You are viewing a plain text version of this content. The canonical link for it is here.
Posted to dev@beam.apache.org by Weiqing Chen <we...@outlook.com> on 2022/02/11 22:39:36 UTC

Student Interested in BEAM-13865 problem for GSoc2021

Dear:

I am Chen Weiqing and I am currently a master's student majoring in Computer Science at the University of Virginia. I have read the proposal and I felt that I am interested in taking the problem BEAM-13865 for GSOC 2021. May I ask where should I start from?

Thanks

Chen Weiqing

Re: Student Interested in BEAM-13865 problem for GSoc2021

Posted by Pablo Estrada <pa...@google.com>.
Hi Weiqing!
As Kerry mentions, it is good to familiarize yourself with the general
objective of a Beam IO connector, and a sink in particular. Basically: You
need your Beam pipeline to write data to an external data store. How does
someone write this in Beam?
You can look at some examples in Java or Python SDKs. Later you can also
look at this document: https://s.apache.org/beam-io-api-standard - it
contains guidelines for someone writing a new API for Beam.

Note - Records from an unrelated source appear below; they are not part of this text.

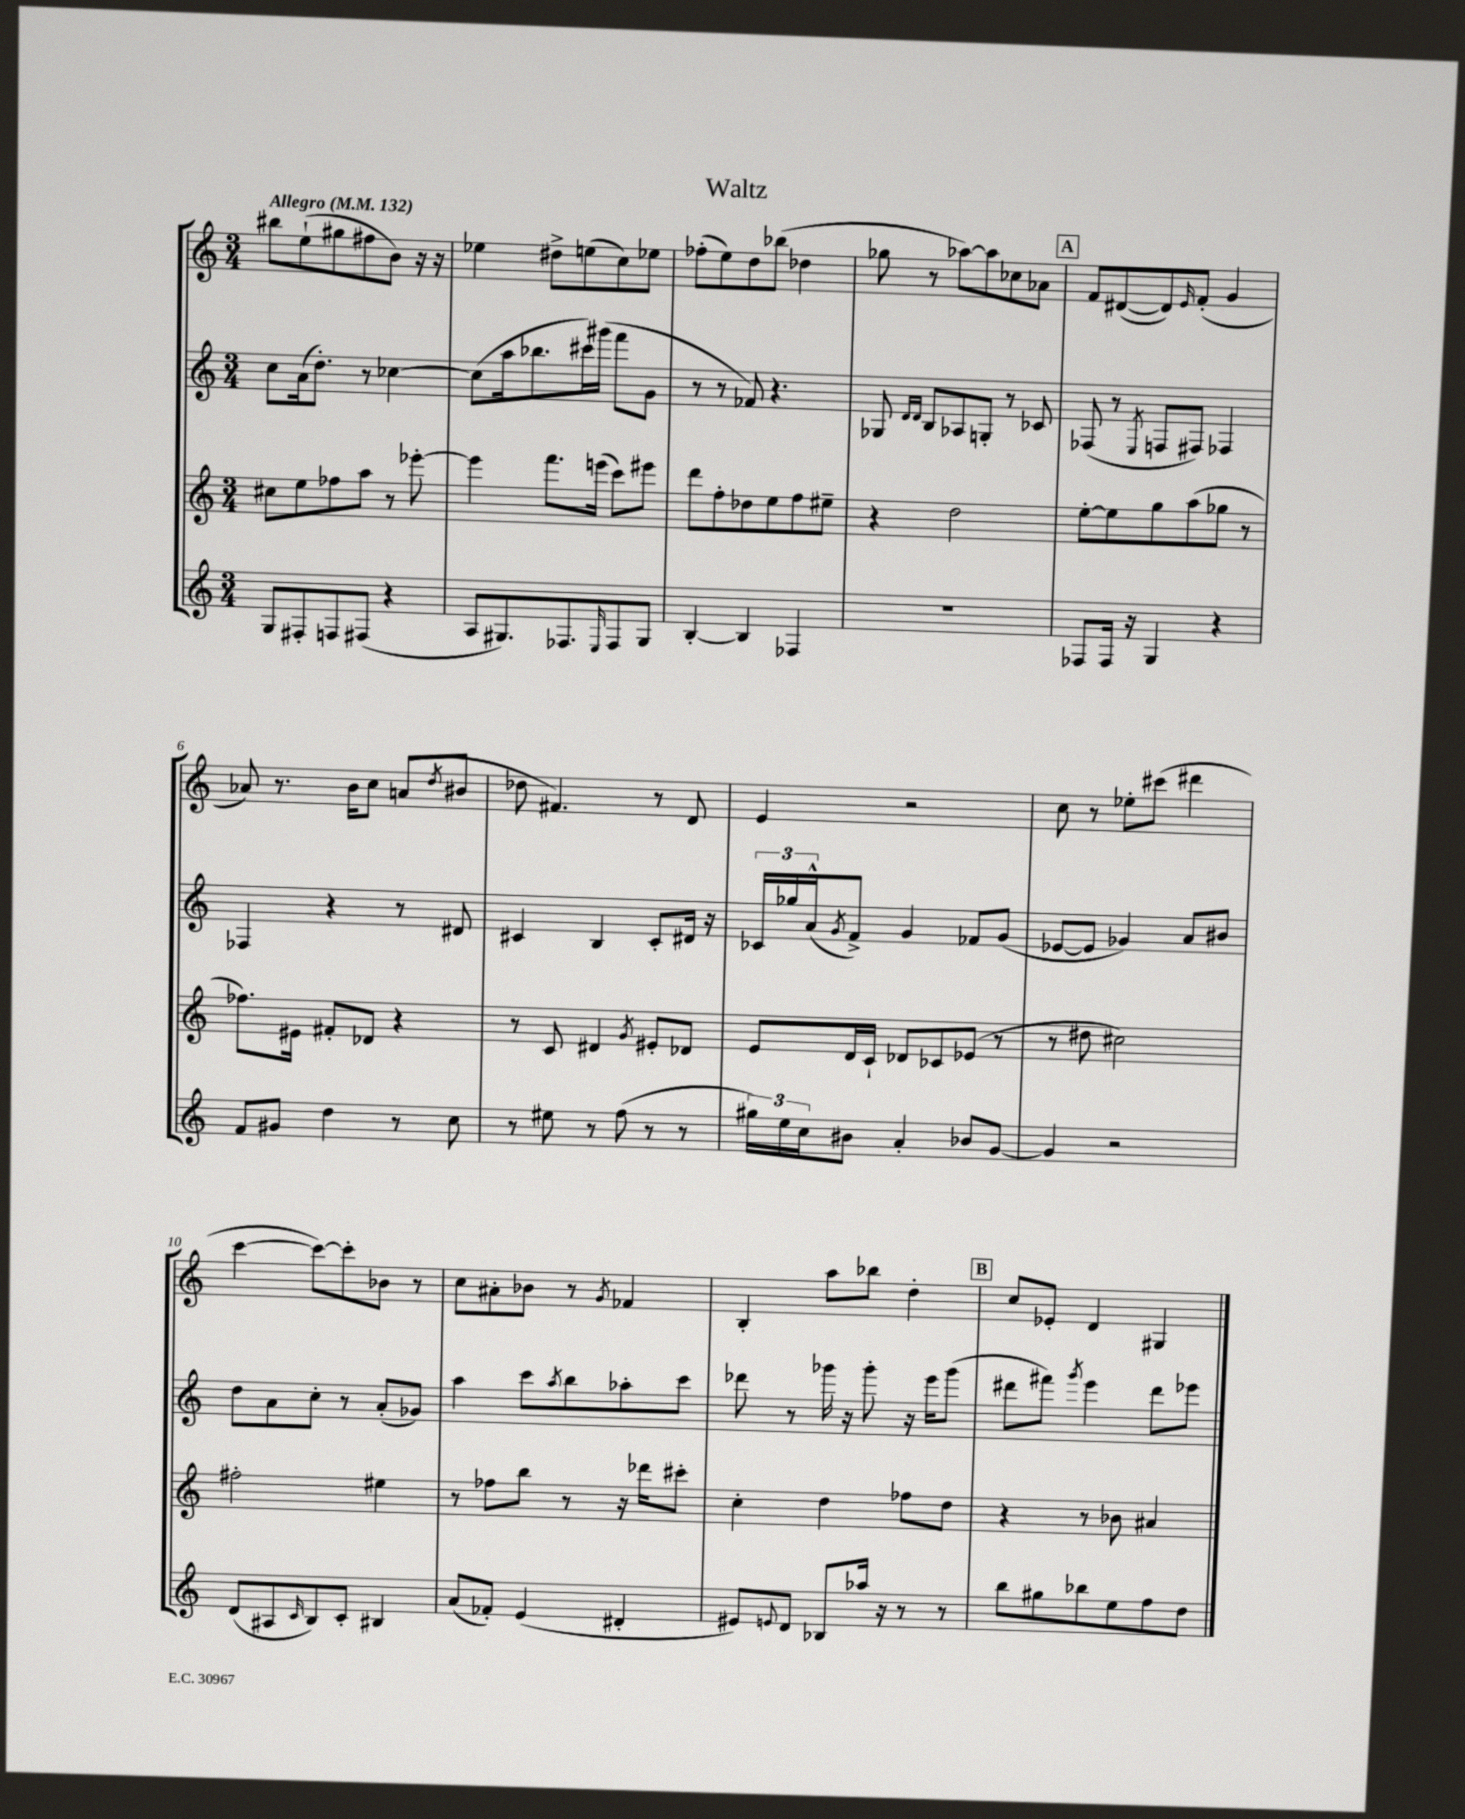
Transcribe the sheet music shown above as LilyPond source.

\header { title = "Waltz" }
<<
\new StaffGroup <<
\new Staff = "s0" {
    \clef treble \key c \major \numericTimeSignature \time 3/4 \tempo "Allegro" 4 = 132
    bis''8 e''8-!( gis''8 fis''8 b'8) r16 r16 |
    ees''4 dis''8-> e''8( c''8) ees''8 |
    fes''8-.( e''8) d''8 bes''8( des''4 |
    ges''8 r8 aes''8~) aes''8 ces''8 aes'8 |
    \mark \markup { \box "A" } f'8 dis'8~( dis'8) \grace { e'16 } f'8-.( g'4 |
    aes'8) r8. b'16 c''8 a'8( \acciaccatura { d''8 } bis'8 |
    des''8 fis'4.) r8 d'8 |
    e'4 r2 |
    c''8 r8 ees''8-. cis'''8( dis'''4 |
    c'''4~ c'''8~) c'''8-. bes'8 r8 |
    c''8 ais'8-. bes'8 r8 \acciaccatura { g'8 } fes'4 |
    b4-. a''8 bes''8 d''4-. |
    \mark \markup { \box "B" } c''8 ees'8-. d'4 gis4 \bar "|." |
}
\new Staff = "s1" {
    \clef treble \key c \major \numericTimeSignature \time 3/4
    c''8 a'16( d''8.-.) r8 ces''4~ |
    ces''8( a''16 bes''8. cis'''16) gis'''16( f'''8 g'8 |
    r8 r8 fes'8) r4. |
    ges8 \grace { d'16 d'16 } b8 aes8 g8-. r8 ces'8 |
    \mark \markup { \box "A" } fes8( r8 \acciaccatura { e8 } f8 fis8) fes4 |
    fes4 r4 r8 dis'8 |
    cis'4 b4 cis'8-. dis'16 r16 |
    \tuplet 3/2 { ces'16 ges''16 a'16-^( } \acciaccatura { g'8 } f'8->) g'4 fes'8 g'8( |
    ees'8~ ees'8 ges'4) a'8 bis'8 |
    d''8 a'8 c''8-. r8 a'8-.( ges'8) |
    a''4 c'''8 \acciaccatura { a''8 } b''8 aes''8-. c'''8 |
    des'''8 r8 ges'''16 r16 ges'''8-. r16 e'''16 ges'''8( |
    \mark \markup { \box "B" } dis'''8 fis'''8) \acciaccatura { g'''8 } e'''4 dis'''8 ees'''8 \bar "|." |
}
\new Staff = "s2" {
    \clef treble \key c \major \numericTimeSignature \time 3/4
    cis''8 e''8 fes''8 a''8 r8 ees'''8~-. |
    ees'''4 f'''8. e'''16( c'''8) eis'''8 |
    d'''8 f''8-. des''8 e''8 f''8 eis''8-- |
    r4 d''2 |
    \mark \markup { \box "A" } e''8~-. e''8 g''8 a''8( ges''8 r8 |
    fes''8.) eis'16 fis'8-. des'8 r4 |
    r8 c'8 dis'4 \acciaccatura { g'8 } eis'8-. des'8 |
    e'8 d'16 c'16-! des'8 ces'8 ees'8( r8 |
    r8 dis''8 cis''2) |
    fis''2-. eis''4 |
    r8 fes''8 b''8 r8 r16 des'''16 cis'''8-. |
    c''4-. d''4 fes''8 d''8 |
    \mark \markup { \box "B" } r4 r8 bes'8 ais'4 \bar "|." |
}
\new Staff = "s3" {
    \clef treble \key c \major \numericTimeSignature \time 3/4
    g8 fis8-. f8 fis8( r4 |
    a8 gis8.) fes8. \grace { e16 } fes8 gis8 |
    b4~-. b4 fes4 |
    R2. |
    \mark \markup { \box "A" } fes8 fes16 r16 g4 r4 |
    f'8 gis'8 d''4 r8 c''8 |
    r8 eis''8 r8 f''8( r8 r8 |
    \tuplet 3/2 { gis''16) e''16 c''16 } bis'8 a'4-. bes'8 g'8~ |
    g'4 r2 |
    d'8( ais8 \grace { c'16 } b8) c'8-. bis4 |
    a'8( fes'8-.) e'4( dis'4-. |
    eis'8) \appoggiatura { e'8 } d'8 bes8 aes''16 r16 r8 r8 |
    \mark \markup { \box "B" } b''8 gis''8 bes''8 e''8 f''8 d''8 \bar "|." |
}
>>
>>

In general, if you'd like to start getting familiar with the codebase, I'd
recommend you try out these developer guides:
https://cwiki.apache.org/confluence/display/BEAM/Developer+Guides

And if you feel like it, you can pick up simple / starter issues from
JIRA[1]. Probably for Java, since this project is in Java : )
Feel free to keep asking questions on this mailing list!
-P.

[1]
https://issues.apache.org/jira/browse/BEAM-6035?jql=project%20%3D%20BEAM%20AND%20status%20%3D%20Open%20AND%20labels%20in%20(starter%2C%20newbie)%20ORDER%20BY%20created%20DESC

On Mon, Feb 14, 2022 at 6:40 AM Kerry Donny-Clark <ke...@google.com>
wrote:

> Hi Chen,
> That's great to hear! I think a good first step would be to compare the
> doc and some of the current Java IOs. This will help you understand the
> problem that this is trying to solve.
> I would look at the the IOs in
> https://github.com/apache/beam/tree/master/sdks/java/io, maybe focusing
> on some where you know the IO target (kafka if you have kafka experience,
> for example)
> Then, review https://github.com/apache/beam/pull/16763 and ask questions.
> Finally, Pablo will have more advice, and should reply here soon.
> Kerry
>
> On Fri, Feb 11, 2022 at 6:19 PM Weiqing Chen <we...@outlook.com>
> wrote:
>
>> Dear:
>>
>> I am Chen Weiqing and I am currently a master's student majoring in
>> Computer Science at the University of Virginia. I have read the proposal
>> and I felt that I am interested in taking the problem BEAM-13865 for GSOC
>> 2021. May I ask where should I start from?
>>
>> Thanks
>>
>> Chen Weiqing
>>
>

Re: Student Interested in BEAM-13865 problem for GSoc2021

Posted by Kerry Donny-Clark <ke...@google.com>.
Hi Chen,
That's great to hear! I think a good first step would be to compare the doc
and some of the current Java IOs. This will help you understand the problem
that this is trying to solve.
I would look at the the IOs in
https://github.com/apache/beam/tree/master/sdks/java/io, maybe focusing on
some where you know the IO target (kafka if you have kafka experience, for
example)
Then, review https://github.com/apache/beam/pull/16763 and ask questions.
Finally, Pablo will have more advice, and should reply here soon.
Kerry

On Fri, Feb 11, 2022 at 6:19 PM Weiqing Chen <we...@outlook.com>
wrote:

> Dear:
>
> I am Chen Weiqing and I am currently a master's student majoring in
> Computer Science at the University of Virginia. I have read the proposal
> and I felt that I am interested in taking the problem BEAM-13865 for GSOC
> 2021. May I ask where should I start from?
>
> Thanks
>
> Chen Weiqing
>